(Problem description): Each record needs to be echoed exactly; can you do that?

======

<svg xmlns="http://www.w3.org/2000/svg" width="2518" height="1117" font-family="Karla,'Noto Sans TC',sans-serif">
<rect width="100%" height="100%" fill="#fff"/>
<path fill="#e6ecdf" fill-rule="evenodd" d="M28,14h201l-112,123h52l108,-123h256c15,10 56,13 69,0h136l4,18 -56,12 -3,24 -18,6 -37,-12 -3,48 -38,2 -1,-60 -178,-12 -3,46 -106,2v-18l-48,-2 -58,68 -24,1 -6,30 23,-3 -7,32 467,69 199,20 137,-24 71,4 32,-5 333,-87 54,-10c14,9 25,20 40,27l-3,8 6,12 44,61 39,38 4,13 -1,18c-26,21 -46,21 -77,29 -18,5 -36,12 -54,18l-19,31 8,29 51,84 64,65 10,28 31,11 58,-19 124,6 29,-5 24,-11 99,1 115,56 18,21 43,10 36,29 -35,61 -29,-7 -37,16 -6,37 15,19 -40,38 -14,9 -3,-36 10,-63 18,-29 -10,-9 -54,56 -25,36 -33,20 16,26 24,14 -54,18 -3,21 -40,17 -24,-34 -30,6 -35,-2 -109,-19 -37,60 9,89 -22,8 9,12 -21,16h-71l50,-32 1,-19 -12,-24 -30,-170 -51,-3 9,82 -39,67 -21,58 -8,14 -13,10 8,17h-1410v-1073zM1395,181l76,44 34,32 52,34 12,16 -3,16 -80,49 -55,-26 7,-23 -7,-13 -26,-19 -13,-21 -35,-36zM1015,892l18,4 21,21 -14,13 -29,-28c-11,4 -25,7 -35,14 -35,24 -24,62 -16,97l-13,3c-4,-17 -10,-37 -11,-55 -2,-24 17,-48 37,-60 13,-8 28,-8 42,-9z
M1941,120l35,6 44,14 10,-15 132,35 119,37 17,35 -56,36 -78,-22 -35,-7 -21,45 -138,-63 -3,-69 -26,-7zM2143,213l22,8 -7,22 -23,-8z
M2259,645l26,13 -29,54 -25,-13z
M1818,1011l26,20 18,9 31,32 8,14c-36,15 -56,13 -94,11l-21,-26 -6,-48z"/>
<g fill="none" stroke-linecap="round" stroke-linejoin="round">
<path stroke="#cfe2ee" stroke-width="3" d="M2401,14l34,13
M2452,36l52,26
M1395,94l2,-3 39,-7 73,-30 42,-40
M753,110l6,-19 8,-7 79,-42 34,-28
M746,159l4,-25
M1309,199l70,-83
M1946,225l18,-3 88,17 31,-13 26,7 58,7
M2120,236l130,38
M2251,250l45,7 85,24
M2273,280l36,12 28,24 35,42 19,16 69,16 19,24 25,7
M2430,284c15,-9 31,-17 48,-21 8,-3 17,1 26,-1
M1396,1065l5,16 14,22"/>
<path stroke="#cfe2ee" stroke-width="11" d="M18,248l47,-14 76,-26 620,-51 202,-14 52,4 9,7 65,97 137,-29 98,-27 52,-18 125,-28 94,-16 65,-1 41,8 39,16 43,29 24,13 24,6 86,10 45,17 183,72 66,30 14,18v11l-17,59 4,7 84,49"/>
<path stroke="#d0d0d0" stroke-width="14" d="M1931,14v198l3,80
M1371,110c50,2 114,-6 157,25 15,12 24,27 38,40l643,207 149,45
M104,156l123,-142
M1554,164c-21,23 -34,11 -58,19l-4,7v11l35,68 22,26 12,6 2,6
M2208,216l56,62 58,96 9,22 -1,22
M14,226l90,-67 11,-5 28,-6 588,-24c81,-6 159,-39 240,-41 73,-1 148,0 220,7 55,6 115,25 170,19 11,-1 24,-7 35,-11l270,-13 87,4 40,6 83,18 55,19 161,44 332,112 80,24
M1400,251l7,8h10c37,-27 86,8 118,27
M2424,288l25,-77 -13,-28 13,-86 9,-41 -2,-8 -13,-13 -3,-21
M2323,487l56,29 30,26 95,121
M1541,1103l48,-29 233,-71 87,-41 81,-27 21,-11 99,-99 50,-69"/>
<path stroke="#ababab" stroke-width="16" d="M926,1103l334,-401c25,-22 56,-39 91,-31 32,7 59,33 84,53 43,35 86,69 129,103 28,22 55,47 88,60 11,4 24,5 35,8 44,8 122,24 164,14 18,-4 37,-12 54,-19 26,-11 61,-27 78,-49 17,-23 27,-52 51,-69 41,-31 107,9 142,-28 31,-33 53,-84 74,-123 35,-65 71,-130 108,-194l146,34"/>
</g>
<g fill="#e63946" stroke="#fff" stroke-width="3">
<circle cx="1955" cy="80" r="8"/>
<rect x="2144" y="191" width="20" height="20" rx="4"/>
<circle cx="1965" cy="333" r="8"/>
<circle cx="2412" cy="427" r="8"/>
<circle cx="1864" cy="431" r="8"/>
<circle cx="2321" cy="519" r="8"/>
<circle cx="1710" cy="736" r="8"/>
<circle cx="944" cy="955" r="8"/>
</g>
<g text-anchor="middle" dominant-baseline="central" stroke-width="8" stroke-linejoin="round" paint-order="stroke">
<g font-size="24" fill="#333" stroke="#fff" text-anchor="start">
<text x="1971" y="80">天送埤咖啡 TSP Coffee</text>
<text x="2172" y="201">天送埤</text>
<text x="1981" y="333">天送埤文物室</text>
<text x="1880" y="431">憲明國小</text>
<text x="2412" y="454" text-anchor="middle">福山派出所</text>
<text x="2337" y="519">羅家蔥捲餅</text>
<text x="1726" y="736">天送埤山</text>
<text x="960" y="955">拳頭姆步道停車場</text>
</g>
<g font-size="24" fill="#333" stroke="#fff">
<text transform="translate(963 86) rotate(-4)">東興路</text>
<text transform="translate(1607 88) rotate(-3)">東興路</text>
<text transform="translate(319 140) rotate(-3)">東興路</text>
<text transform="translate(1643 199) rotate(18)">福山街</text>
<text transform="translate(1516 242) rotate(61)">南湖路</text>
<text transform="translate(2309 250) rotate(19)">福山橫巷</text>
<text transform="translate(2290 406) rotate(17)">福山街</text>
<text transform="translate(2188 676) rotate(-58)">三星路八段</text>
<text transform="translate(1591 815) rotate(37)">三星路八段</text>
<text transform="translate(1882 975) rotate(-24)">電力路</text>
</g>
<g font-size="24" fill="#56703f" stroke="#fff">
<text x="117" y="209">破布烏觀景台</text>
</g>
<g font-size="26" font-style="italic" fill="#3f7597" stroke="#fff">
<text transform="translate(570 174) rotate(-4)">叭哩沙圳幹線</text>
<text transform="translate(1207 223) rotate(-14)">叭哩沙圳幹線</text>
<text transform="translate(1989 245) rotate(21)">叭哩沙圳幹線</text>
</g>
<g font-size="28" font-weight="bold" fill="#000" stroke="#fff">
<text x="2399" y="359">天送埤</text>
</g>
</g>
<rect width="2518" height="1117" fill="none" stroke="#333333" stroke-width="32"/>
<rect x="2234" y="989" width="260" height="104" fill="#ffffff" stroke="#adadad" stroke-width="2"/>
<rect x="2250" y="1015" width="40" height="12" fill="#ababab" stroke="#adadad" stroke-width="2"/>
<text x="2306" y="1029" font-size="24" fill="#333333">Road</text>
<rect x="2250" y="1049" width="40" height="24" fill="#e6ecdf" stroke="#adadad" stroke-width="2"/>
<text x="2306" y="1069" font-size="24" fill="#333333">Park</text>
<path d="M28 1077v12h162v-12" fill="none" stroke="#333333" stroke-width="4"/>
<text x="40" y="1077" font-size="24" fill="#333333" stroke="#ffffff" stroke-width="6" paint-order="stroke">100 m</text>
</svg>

======

(Answer section):
<svg xmlns="http://www.w3.org/2000/svg" width="2518" height="1117" font-family="Karla,'Noto Sans TC',sans-serif">
<rect width="100%" height="100%" fill="#fff"/>
<path fill="#e6ecdf" fill-rule="evenodd" d="M28,14h201l-112,123h52l108,-123h256c15,10 56,13 69,0h136l4,18 -56,12 -3,24 -18,6 -37,-12 -3,48 -38,2 -1,-60 -178,-12 -3,46 -106,2v-18l-48,-2 -58,68 -24,1 -6,30 23,-3 -7,32 467,69 199,20 137,-24 71,4 32,-5 333,-87 54,-10c14,9 25,20 40,27l-3,8 6,12 44,61 39,38 4,13 -1,18c-26,21 -46,21 -77,29 -18,5 -36,12 -54,18l-19,31 8,29 51,84 64,65 10,28 31,11 58,-19 124,6 29,-5 24,-11 99,1 115,56 18,21 43,10 36,29 -35,61 -29,-7 -37,16 -6,37 15,19 -40,38 -14,9 -3,-36 10,-63 18,-29 -10,-9 -54,56 -25,36 -33,20 16,26 24,14 -54,18 -3,21 -40,17 -24,-34 -30,6 -35,-2 -109,-19 -37,60 9,89 -22,8 9,12 -21,16h-71l50,-32 1,-19 -12,-24 -30,-170 -51,-3 9,82 -39,67 -21,58 -8,14 -13,10 8,17h-1410v-1073zM1395,181l76,44 34,32 52,34 12,16 -3,16 -80,49 -55,-26 7,-23 -7,-13 -26,-19 -13,-21 -35,-36zM1015,892l18,4 21,21 -14,13 -29,-28c-11,4 -25,7 -35,14 -35,24 -24,62 -16,97l-13,3c-4,-17 -10,-37 -11,-55 -2,-24 17,-48 37,-60 13,-8 28,-8 42,-9z
M1941,120l35,6 44,14 10,-15 132,35 119,37 17,35 -56,36 -78,-22 -35,-7 -21,45 -138,-63 -3,-69 -26,-7zM2143,213l22,8 -7,22 -23,-8z
M2259,645l26,13 -29,54 -25,-13z
M1818,1011l26,20 18,9 31,32 8,14c-36,15 -56,13 -94,11l-21,-26 -6,-48z"/>
<g fill="none" stroke-linecap="round" stroke-linejoin="round">
<path stroke="#cfe2ee" stroke-width="3" d="M2401,14l34,13
M2452,36l52,26
M1395,94l2,-3 39,-7 73,-30 42,-40
M753,110l6,-19 8,-7 79,-42 34,-28
M746,159l4,-25
M1309,199l70,-83
M1946,225l18,-3 88,17 31,-13 26,7 58,7
M2120,236l130,38
M2251,250l45,7 85,24
M2273,280l36,12 28,24 35,42 19,16 69,16 19,24 25,7
M2430,284c15,-9 31,-17 48,-21 8,-3 17,1 26,-1
M1396,1065l5,16 14,22"/>
<path stroke="#cfe2ee" stroke-width="11" d="M18,248l47,-14 76,-26 620,-51 202,-14 52,4 9,7 65,97 137,-29 98,-27 52,-18 125,-28 94,-16 65,-1 41,8 39,16 43,29 24,13 24,6 86,10 45,17 183,72 66,30 14,18v11l-17,59 4,7 84,49"/>
<path stroke="#d0d0d0" stroke-width="14" d="M1931,14v198l3,80
M1371,110c50,2 114,-6 157,25 15,12 24,27 38,40l643,207 149,45
M104,156l123,-142
M1554,164c-21,23 -34,11 -58,19l-4,7v11l35,68 22,26 12,6 2,6
M2208,216l56,62 58,96 9,22 -1,22
M14,226l90,-67 11,-5 28,-6 588,-24c81,-6 159,-39 240,-41 73,-1 148,0 220,7 55,6 115,25 170,19 11,-1 24,-7 35,-11l270,-13 87,4 40,6 83,18 55,19 161,44 332,112 80,24
M1400,251l7,8h10c37,-27 86,8 118,27
M2424,288l25,-77 -13,-28 13,-86 9,-41 -2,-8 -13,-13 -3,-21
M2323,487l56,29 30,26 95,121
M1541,1103l48,-29 233,-71 87,-41 81,-27 21,-11 99,-99 50,-69"/>
<path stroke="#ababab" stroke-width="16" d="M926,1103l334,-401c25,-22 56,-39 91,-31 32,7 59,33 84,53 43,35 86,69 129,103 28,22 55,47 88,60 11,4 24,5 35,8 44,8 122,24 164,14 18,-4 37,-12 54,-19 26,-11 61,-27 78,-49 17,-23 27,-52 51,-69 41,-31 107,9 142,-28 31,-33 53,-84 74,-123 35,-65 71,-130 108,-194l146,34"/>
</g>
<g fill="#e63946" stroke="#fff" stroke-width="3">
<circle cx="1955" cy="80" r="8"/>
<rect x="2144" y="191" width="20" height="20" rx="4"/>
<circle cx="1965" cy="333" r="8"/>
<circle cx="2412" cy="427" r="8"/>
<circle cx="1864" cy="431" r="8"/>
<circle cx="2321" cy="519" r="8"/>
<circle cx="1710" cy="736" r="8"/>
<circle cx="944" cy="955" r="8"/>
</g>
<g text-anchor="middle" dominant-baseline="central" stroke-width="8" stroke-linejoin="round" paint-order="stroke">
<g font-size="24" fill="#333" stroke="#fff" text-anchor="start">
<text x="1971" y="80">天送埤咖啡 TSP Coffee</text>
<text x="2172" y="201">天送埤</text>
<text x="1981" y="333">天送埤文物室</text>
<text x="1880" y="431">憲明國小</text>
<text x="2412" y="454" text-anchor="middle">福山派出所</text>
<text x="2337" y="519">羅家蔥捲餅</text>
<text x="1726" y="736">天送埤山</text>
<text x="960" y="955">拳頭姆步道停車場</text>
</g>
<g font-size="24" fill="#333" stroke="#fff">
<text transform="translate(963 86) rotate(-4)">東興路</text>
<text transform="translate(1607 88) rotate(-3)">東興路</text>
<text transform="translate(319 140) rotate(-3)">東興路</text>
<text transform="translate(1643 199) rotate(18)">福山街</text>
<text transform="translate(1516 242) rotate(61)">南湖路</text>
<text transform="translate(2309 250) rotate(19)">福山橫巷</text>
<text transform="translate(2290 406) rotate(17)">福山街</text>
<text transform="translate(2188 676) rotate(-58)">三星路八段</text>
<text transform="translate(1591 815) rotate(37)">三星路八段</text>
<text transform="translate(1882 975) rotate(-24)">電力路</text>
</g>
<g font-size="24" fill="#56703f" stroke="#fff">
<text x="117" y="209">破布烏觀景台</text>
</g>
<g font-size="26" font-style="italic" fill="#3f7597" stroke="#fff">
<text transform="translate(570 174) rotate(-4)">叭哩沙圳幹線</text>
<text transform="translate(1207 223) rotate(-14)">叭哩沙圳幹線</text>
<text transform="translate(1989 245) rotate(21)">叭哩沙圳幹線</text>
</g>
<g font-size="28" font-weight="bold" fill="#000" stroke="#fff">
<text x="2399" y="359">天送埤</text>
</g>
</g>
<rect width="2518" height="1117" fill="none" stroke="#333333" stroke-width="32"/>
<rect x="2234" y="989" width="260" height="104" fill="#ffffff" stroke="#adadad" stroke-width="2"/>
<rect x="2250" y="1015" width="40" height="12" fill="#ababab" stroke="#adadad" stroke-width="2"/>
<text x="2306" y="1029" font-size="24" fill="#333333">Road</text>
<rect x="2250" y="1049" width="40" height="24" fill="#e6ecdf" stroke="#adadad" stroke-width="2"/>
<text x="2306" y="1069" font-size="24" fill="#333333">Park</text>
<path d="M28 1077v12h162v-12" fill="none" stroke="#333333" stroke-width="4"/>
<text x="40" y="1077" font-size="24" fill="#333333" stroke="#ffffff" stroke-width="6" paint-order="stroke">100 m</text>
</svg>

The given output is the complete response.